如何在 Python 中从 LogRecord 获取堆栈跟踪？

Question

I am implementing a custom Handler with Python. Naturally, I need to override emit(self, record) to do that. An example:

from logging import Handler, LogRecord

class FooHandler(Handler):
    def emit(self, record: LogRecord):
        # handler logic

As you can see, everytime I log something with a Logger instance, this will provide a LogRecord to emit method.

I see the current implementation of LogRecord from CPython source, you can also see it from here .

Assuming I have Logger instance called logger . Later somewhere in the code, I do these:

# either this
logger.exception(Exception("foo"))
# it does not have to be an instance of Exception, it's for the sake of simplicity

# or this
logger.error("foo", exc_info=True)
# this also provides a stack trace on the console handler

Since @thebjorn has commented about traceback module, I think I can work around from that. However I have three questions right now:

1. How do I get the exception from LogRecord instance?
2. If I do logger.error("message", exc_info=True) , then I do not pass any exception instance. In this case, how do I get the traceback since I do not simply have any exception instance?

Thanks in advance.

Environment

• Python 3.5 and above

Answer 1

I am the OP and this may not be the best answer, in practice or more Pythonic way but, for Googlers, there is a method.

As @thebjorn stated in the comments of the question, you need traceback built-in module.

Then you need to make sure that the exception you are targeting is the latest exception your software has raised.

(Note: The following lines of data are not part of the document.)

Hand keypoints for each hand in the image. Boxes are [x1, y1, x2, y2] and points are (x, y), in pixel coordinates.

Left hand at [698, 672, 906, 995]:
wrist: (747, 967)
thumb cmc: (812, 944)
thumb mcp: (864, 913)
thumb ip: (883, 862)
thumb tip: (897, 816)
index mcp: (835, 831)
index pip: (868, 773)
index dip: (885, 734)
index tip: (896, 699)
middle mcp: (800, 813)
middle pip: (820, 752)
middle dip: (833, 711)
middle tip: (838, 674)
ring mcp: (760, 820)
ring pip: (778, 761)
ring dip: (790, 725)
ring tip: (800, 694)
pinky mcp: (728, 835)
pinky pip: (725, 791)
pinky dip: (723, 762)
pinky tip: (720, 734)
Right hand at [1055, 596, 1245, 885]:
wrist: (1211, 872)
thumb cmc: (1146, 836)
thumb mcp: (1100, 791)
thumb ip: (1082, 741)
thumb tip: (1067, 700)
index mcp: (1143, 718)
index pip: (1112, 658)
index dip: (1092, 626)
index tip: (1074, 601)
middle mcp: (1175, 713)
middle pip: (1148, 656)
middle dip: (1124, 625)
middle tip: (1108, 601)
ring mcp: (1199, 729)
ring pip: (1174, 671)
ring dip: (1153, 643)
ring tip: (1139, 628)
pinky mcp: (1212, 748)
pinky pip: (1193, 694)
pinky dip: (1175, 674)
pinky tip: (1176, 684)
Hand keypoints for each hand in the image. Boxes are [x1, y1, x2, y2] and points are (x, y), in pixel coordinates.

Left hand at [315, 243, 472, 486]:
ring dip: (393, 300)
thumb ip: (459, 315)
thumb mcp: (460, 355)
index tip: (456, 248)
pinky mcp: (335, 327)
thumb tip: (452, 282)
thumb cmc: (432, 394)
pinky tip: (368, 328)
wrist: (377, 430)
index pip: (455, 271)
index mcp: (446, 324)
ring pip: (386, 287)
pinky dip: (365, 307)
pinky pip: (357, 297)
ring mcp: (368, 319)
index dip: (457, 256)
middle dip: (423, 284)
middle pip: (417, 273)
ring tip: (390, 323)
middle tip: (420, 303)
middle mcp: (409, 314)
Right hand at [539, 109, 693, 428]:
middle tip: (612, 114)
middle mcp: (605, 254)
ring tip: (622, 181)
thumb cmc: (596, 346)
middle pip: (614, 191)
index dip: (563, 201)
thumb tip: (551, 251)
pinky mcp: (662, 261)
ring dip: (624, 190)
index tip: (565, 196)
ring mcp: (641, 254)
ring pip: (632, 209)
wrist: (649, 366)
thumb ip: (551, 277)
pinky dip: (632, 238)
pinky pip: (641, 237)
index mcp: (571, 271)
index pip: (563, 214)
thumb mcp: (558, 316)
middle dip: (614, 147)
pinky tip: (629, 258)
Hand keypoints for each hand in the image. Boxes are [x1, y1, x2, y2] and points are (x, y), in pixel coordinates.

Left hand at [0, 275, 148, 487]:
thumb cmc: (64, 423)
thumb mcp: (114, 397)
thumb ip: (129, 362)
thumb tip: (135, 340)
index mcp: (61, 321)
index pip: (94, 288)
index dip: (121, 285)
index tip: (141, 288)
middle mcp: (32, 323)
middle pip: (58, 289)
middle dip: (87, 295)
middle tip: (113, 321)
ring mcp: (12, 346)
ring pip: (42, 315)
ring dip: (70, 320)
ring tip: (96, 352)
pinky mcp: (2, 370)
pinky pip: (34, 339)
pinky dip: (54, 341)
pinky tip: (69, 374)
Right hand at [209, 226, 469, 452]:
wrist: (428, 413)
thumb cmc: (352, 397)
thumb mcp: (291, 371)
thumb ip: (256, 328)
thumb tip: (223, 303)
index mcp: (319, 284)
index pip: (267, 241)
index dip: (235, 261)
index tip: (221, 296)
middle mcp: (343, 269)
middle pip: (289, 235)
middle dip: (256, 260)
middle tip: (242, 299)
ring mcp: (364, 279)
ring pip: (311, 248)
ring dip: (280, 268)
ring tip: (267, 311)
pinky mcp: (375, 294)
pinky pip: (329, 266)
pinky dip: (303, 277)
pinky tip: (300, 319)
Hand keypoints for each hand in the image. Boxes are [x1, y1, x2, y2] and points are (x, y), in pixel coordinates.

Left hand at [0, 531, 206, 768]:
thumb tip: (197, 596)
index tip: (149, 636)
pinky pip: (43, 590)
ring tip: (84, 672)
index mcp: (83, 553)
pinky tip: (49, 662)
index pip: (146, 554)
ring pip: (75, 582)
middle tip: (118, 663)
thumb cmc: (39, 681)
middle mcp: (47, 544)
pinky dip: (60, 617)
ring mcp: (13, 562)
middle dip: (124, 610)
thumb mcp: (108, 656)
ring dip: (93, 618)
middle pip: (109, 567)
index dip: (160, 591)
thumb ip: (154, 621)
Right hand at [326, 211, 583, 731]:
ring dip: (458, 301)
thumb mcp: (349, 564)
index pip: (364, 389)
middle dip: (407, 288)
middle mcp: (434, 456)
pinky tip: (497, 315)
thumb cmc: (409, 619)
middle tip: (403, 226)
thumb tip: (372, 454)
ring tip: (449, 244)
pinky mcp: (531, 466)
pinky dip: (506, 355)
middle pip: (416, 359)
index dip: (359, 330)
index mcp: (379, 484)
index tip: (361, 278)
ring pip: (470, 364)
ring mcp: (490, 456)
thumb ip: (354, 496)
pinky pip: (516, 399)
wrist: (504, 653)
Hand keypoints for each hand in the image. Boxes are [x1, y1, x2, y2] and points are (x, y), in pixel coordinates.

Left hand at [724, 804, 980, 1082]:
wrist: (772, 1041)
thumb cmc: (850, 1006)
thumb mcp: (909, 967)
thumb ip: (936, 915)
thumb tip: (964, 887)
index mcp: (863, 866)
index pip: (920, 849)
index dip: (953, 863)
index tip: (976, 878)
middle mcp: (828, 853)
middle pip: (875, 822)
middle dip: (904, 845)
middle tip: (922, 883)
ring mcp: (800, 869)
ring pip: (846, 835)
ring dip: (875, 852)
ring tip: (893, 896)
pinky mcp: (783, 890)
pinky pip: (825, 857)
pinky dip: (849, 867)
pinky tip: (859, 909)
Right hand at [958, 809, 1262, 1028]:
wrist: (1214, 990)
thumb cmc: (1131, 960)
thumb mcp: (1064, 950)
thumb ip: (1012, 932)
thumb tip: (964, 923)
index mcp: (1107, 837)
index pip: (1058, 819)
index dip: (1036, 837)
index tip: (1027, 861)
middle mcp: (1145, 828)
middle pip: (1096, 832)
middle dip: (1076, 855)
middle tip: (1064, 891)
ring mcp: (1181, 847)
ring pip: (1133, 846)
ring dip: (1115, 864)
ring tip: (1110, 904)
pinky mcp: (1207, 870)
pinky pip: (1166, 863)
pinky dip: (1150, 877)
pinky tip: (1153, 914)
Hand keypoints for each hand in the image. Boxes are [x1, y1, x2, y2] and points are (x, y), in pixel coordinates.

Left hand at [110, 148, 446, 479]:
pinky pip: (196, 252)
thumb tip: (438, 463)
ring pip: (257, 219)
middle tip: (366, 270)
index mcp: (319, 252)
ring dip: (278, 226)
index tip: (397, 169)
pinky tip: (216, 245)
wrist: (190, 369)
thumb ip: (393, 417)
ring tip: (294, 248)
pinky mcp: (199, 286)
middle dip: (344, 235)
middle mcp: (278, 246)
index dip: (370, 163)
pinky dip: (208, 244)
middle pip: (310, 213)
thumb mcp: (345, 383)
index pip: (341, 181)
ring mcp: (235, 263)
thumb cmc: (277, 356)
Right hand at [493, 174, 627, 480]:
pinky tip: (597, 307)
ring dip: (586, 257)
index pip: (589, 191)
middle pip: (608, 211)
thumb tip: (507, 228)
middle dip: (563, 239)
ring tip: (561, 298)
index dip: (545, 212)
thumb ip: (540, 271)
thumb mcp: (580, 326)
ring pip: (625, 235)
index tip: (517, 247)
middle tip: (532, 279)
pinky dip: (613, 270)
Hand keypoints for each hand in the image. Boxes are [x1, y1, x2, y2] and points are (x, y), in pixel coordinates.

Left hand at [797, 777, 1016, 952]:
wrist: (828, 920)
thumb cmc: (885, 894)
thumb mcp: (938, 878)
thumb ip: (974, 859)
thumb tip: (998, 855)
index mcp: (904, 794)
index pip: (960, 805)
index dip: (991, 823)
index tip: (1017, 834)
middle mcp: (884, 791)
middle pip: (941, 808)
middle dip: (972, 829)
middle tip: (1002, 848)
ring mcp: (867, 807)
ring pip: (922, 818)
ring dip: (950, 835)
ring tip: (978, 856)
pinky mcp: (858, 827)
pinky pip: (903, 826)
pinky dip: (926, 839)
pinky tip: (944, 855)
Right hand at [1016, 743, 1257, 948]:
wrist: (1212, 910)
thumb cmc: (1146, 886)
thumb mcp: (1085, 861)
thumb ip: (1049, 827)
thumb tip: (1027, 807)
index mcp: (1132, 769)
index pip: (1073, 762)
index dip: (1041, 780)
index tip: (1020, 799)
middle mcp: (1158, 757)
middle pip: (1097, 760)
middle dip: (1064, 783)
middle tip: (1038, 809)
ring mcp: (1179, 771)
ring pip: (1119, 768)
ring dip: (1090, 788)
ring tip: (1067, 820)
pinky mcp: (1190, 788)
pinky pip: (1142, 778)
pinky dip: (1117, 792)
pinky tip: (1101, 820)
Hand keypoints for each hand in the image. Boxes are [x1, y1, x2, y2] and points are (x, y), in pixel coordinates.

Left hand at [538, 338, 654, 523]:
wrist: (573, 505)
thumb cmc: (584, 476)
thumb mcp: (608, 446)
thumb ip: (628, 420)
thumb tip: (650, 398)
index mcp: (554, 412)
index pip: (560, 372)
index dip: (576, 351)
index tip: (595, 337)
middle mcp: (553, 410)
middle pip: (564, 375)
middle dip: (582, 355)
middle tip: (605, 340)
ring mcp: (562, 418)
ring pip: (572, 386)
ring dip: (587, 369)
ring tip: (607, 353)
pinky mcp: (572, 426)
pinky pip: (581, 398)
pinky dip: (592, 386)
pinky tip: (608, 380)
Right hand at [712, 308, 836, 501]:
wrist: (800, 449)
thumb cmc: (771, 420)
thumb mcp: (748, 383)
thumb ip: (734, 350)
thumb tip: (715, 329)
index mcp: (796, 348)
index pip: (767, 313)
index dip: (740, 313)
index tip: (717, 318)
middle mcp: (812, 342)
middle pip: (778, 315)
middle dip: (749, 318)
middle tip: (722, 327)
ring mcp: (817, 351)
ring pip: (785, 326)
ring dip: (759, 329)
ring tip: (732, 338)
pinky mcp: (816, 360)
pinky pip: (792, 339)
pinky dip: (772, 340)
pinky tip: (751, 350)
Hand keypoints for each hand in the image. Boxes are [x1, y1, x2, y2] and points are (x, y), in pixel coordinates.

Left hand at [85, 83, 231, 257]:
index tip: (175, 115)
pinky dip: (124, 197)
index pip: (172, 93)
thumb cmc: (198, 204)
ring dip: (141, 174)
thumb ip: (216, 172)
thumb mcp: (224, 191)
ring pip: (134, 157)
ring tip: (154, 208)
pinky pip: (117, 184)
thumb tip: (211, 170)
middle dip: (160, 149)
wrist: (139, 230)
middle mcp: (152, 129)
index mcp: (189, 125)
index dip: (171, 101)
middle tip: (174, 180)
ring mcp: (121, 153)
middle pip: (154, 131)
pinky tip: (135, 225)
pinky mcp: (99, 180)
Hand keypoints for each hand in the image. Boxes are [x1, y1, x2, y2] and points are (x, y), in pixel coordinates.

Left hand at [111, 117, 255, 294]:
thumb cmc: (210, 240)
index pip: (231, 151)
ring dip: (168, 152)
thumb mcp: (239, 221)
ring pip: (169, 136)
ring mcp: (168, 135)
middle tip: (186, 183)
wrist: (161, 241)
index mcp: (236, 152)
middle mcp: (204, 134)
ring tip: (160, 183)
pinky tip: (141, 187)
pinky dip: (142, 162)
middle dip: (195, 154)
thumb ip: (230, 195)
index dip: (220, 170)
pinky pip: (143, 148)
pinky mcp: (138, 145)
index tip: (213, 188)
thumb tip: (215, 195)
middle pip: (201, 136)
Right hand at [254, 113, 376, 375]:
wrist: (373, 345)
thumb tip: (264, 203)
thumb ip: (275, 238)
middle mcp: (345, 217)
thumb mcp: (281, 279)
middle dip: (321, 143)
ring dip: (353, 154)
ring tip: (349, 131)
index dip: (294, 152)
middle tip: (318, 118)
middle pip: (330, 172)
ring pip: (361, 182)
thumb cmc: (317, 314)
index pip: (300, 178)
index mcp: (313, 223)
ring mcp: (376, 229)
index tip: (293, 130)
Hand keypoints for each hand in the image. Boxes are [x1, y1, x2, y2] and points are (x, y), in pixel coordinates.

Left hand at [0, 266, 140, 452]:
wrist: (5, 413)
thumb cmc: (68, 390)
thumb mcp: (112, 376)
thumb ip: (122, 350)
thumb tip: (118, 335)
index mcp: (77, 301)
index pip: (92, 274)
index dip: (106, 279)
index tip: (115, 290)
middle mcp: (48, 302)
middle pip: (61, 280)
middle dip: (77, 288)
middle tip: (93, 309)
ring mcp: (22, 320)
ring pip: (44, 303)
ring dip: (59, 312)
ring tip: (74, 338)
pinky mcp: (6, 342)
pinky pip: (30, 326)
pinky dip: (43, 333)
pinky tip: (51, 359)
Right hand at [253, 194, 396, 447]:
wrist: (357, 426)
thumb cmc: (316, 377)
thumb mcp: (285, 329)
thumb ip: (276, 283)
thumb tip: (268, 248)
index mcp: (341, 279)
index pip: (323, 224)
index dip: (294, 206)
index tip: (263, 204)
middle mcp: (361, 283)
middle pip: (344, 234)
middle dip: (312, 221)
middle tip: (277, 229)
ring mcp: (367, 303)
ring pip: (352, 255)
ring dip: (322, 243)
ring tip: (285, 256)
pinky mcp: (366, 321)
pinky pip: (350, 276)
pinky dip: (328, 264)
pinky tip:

Then you can simply call:

traceback.print_last()

If there is no exception, then you will get below as a string:

Traceback (most recent call last):
  File "<stdin>", line 1, in <module>
  File "/usr/lib64/python3.7/traceback.py", line 173, in print_last
    raise ValueError("no last exception")
ValueError: no last exception

In other case, you will get the latest exception's traceback:

raise Exception("foo")
traceback.print_last()

# will return a string similar to below

Traceback (most recent call last):
  File "/foo/bar/baz.py", line 3296, in run_code
    exec(code_obj, self.user_global_ns, self.user_ns)
  File "/foo/bar/biz.py", line 1, in <module>
    raise Exception("foo")
Exception: foo

Hope this helps to Googlers.

Things to Be Aware Of

As I've mentioned, you will need to make sure that the last exception that has got raised is the exception that you are targeting. This might not be a viable solution

• for multithreaded codebase because you must be extra careful about which thread your code is running on or
• a codebase that is structured upon a framework such as Django because the exception handling of such frameworks might be quite complex and you might get a different Exception rather than the one you were excepting to get

Answer 2

The LogRecord object has an exc_text attribute that looks to be identical to the text provided in a traceback. It returns None when there isn't an exception.

So I think the following would get the OP what they were originally requesting:

from logging import Handler, LogRecord

class FooHandler(Handler):
    def emit(self, record: LogRecord):
        print(record.exc_text)
        # other handler logic

Answer 3

Expanding upon sazerac's code, exec_text didn't have any value when I ran it with a sample try except block, but exc_info WAS populated. This is what I used to work around my scenario.

from logging import Handler, LogRecord
import traceback

class FooHandler(Handler):
    def emit(self, record: LogRecord):
        if record.exc_info:
            errType, errValue, errTraceback = record.exc_info
            msg = "".join(traceback.format_exception(errType, errValue, errTraceback))
        else:
            msg = ''
        print(msg)